Rejuvenating on so many levels: Longtime Spokane Yoga teacher adapts to the pandemic
For longtime Spokane yoga teacher Robin Marks, connecting with her body and her yoga students is as natural as breathing.
“It’s so integral to who I am and how I experience life,” Marks said.
It’s evident in the way she greets her students personally, gently corrects their form and calmly urges them to listen to their bodies. It hasn’t always been easy in the pandemic, however Marks linked technology and yoga to begin offering classes via Zoom video conferencing to keep reaching her students.
Marks has always had a connection to yoga. She grew up in Encinitas, Calif., a beach town famously home to Paramahansa Yogananda’s ashram. Yogananda was one of the first gurus to bring yoga to the Western world in the early 1920s. His “Autobiography of a Yogi” sold millions of copies and brought the practice of yoga to mainstream America.
Despite growing up so close to the famous ashram, Marks didn’t begin doing yoga consistently until she moved to Montreal, Canada, to pursue her master’s degree in musicology at McGill University.
There she began doing some “deep spiritual work” and found that practicing yoga was “part of the motor to that.”
Yoga enhanced her meditative process and allowed her to connect to her body. After graduating, Marks was a jazz musician for a few years before moving to California in the 1980s. Nearly a decade later, in 1989, Marks and her husband decided to move to Spokane with their young child for a better quality of life.
Once in Spokane, Marks struggled to find a yoga class to attend, so she decided to teach one herself. Her first classes, held in the basement of a local church, quickly filled up, and it wasn’t long before she began teaching for Spokane Parks and Recreation. Now, she runs Spokane Urban Ashram Yoga.
Spokane nurse Linda Fadeley saw a flyer for one of Marks’ classes in the breakroom at Sacred Heart Medical Center about 25 years ago.
“Immediately I knew that this was what I needed to do,” Fadeley said. “Being a nurse is a little stressful and I was going through some things as we all do … . It was just a perfect fit from the first class.”
Since then, Fadeley has been following Marks wherever she’s teaching.
Marks is so open and non-judgmental it creates a peaceful environment that leaves attendees feeling ready to take on the rest of their week, Fadeley said.
“She is just an amazing person and an incredible teacher,” Fadeley said. “She’s just very kind and it shows through the way she teaches.”
Not long after, she became the first yoga teacher at Eastern Washington University. She also got her master’s degree in counseling psychology and began offering yoga therapy, which Marks said helps release clients from the traumas and tensions they carry.
For Hazel Bergtholdt, Marks’ classes have been a healing experience. Bergtholdt began taking the classes with her parents in the late 1980s. She loved the way Marks focused on breath in her classes and gently corrected postures.
Then she and her family moved to California and had to give up Marks classes, although they all continued doing yoga.

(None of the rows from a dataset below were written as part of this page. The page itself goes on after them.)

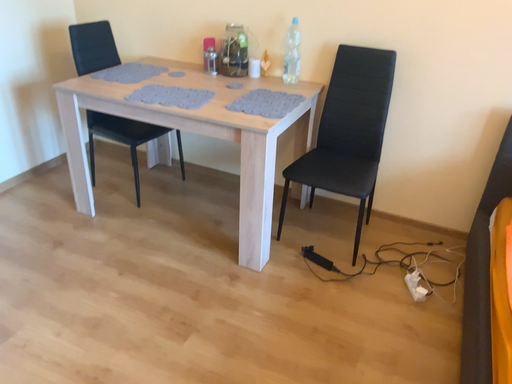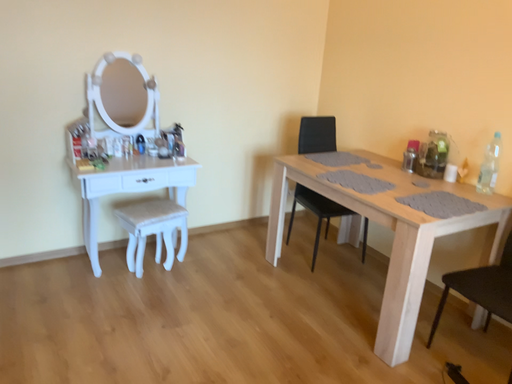
Question: Which way did the camera rotate in the video?

Choices:
 (A) rotated right
 (B) rotated left

Answer: (B)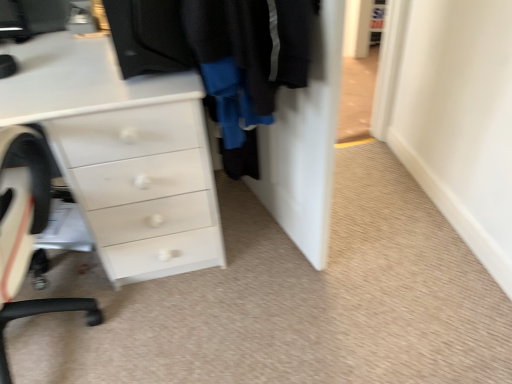
Question: Can you confirm if white glossy chest of drawers at center is smaller than white plastic chair at left?

Choices:
 (A) no
 (B) yes

Answer: (A)

Question: Does white glossy chest of drawers at center have a larger size compared to white plastic chair at left?

Choices:
 (A) yes
 (B) no

Answer: (A)

Question: Is white glossy chest of drawers at center wider than white plastic chair at left?

Choices:
 (A) no
 (B) yes

Answer: (A)

Question: Is white glossy chest of drawers at center not near white plastic chair at left?

Choices:
 (A) no
 (B) yes

Answer: (A)

Question: From a real-world perspective, does white glossy chest of drawers at center stand above white plastic chair at left?

Choices:
 (A) no
 (B) yes

Answer: (A)

Question: Is white glossy chest of drawers at center situated inside white plastic chair at left or outside?

Choices:
 (A) outside
 (B) inside

Answer: (A)

Question: From their relative heights in the image, would you say white glossy chest of drawers at center is taller or shorter than white plastic chair at left?

Choices:
 (A) short
 (B) tall

Answer: (A)

Question: Based on their positions, is white glossy chest of drawers at center located to the left or right of white plastic chair at left?

Choices:
 (A) left
 (B) right

Answer: (B)

Question: In terms of width, does white glossy chest of drawers at center look wider or thinner when compared to white plastic chair at left?

Choices:
 (A) wide
 (B) thin

Answer: (B)

Question: Does point (287, 230) appear closer or farther from the camera than point (7, 261)?

Choices:
 (A) farther
 (B) closer

Answer: (A)

Question: From a real-world perspective, is black fabric door at center above or below white plastic chair at left?

Choices:
 (A) above
 (B) below

Answer: (B)

Question: Based on their sizes in the image, would you say black fabric door at center is bigger or smaller than white plastic chair at left?

Choices:
 (A) small
 (B) big

Answer: (A)

Question: Do you think black fabric door at center is within white plastic chair at left, or outside of it?

Choices:
 (A) outside
 (B) inside

Answer: (A)

Question: From a real-world perspective, is white glossy chest of drawers at center positioned above or below black fabric door at center?

Choices:
 (A) below
 (B) above

Answer: (A)

Question: Is white glossy chest of drawers at center taller or shorter than black fabric door at center?

Choices:
 (A) short
 (B) tall

Answer: (A)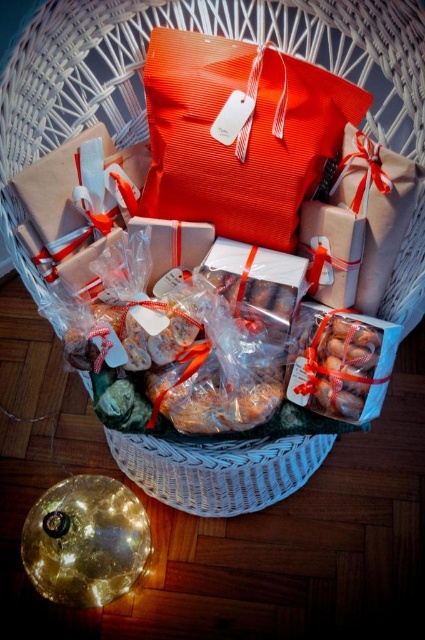
Consider the image. Is matte orange fabric gift bag at center positioned at the back of translucent plastic bag of cookies at center?

That is False.

What do you see at coordinates (240, 132) in the screenshot? The width and height of the screenshot is (425, 640). I see `matte orange fabric gift bag at center` at bounding box center [240, 132].

Where is `matte orange fabric gift bag at center`? matte orange fabric gift bag at center is located at coordinates (240, 132).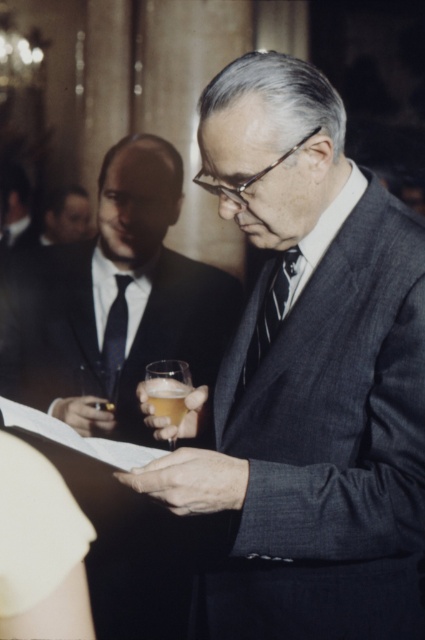
Question: Which point is farther to the camera?

Choices:
 (A) dark suit at center
 (B) matte glass beer at center
 (C) striped fabric tie at center

Answer: (A)

Question: Can you confirm if gray wool suit at center is positioned to the right of dark suit at center?

Choices:
 (A) no
 (B) yes

Answer: (B)

Question: Which point appears closest to the camera in this image?

Choices:
 (A) (246, 378)
 (B) (195, 472)
 (C) (215, 346)
 (D) (20, 177)

Answer: (B)

Question: Can you confirm if gray wool suit at center is wider than matte glass beer at center?

Choices:
 (A) yes
 (B) no

Answer: (B)

Question: Can you confirm if dark suit at center is wider than translucent glass at center?

Choices:
 (A) no
 (B) yes

Answer: (B)

Question: Which of the following is the farthest from the observer?

Choices:
 (A) (22, 188)
 (B) (227, 630)

Answer: (A)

One day, Bergtholdt’s mother, Joyce Bergtholdt, had planned to take a yoga class but didn’t feel well. She told her husband, Edward Bertholdt, to go ahead and take the class. When he got home, he found his wife dead.
Bergtholdt’s last conversation she had with her mother was about yoga, and that made it difficult to return to taking classes. Then during the COVID-19 pandemic Bergtholdt and her father reconnected with Marks who began offering her yoga classes via Zoom.
Bergtholdt and her father take chair yoga together weekly, which has been an extremely healing experience, she said.
Teaching classes via Zoom has allowed people like Bergtholdt to reconnect and begin taking classes from Marks again. They even built a little sub community of pets that popped on screen during the classes, Marks said with a laugh.
When former Evangelical Lutheran Church Bishop Martin Wells, 72, retired about three years ago his one promise to himself was that he “wouldn’t go down without stretching.”
He quickly became a faithful, twice-a-week attendee at Marks’ classes.
“I was really really sore for a little while,” Wells said with a chuckle. “I was also very glad that I had signed up.”
Marks “takes a very reverent perspective toward it,” Wells said.
“The deep breathing turns out to be a great big part of the whole healing that’s going on for the body,” Wells said.
Marks encourages attendees to release the tensions they carry through thoughtful breathing which leads to moments of connecting with their bodies, she said. “When your body is speaking to you, go in there.”
That mind/body connection is healing and invigorating for Wells, he said.
“Getting older is not for sissies, but this class is keeping me alive in so many ways … it’s just rejuvenating on so many levels,” Wells said.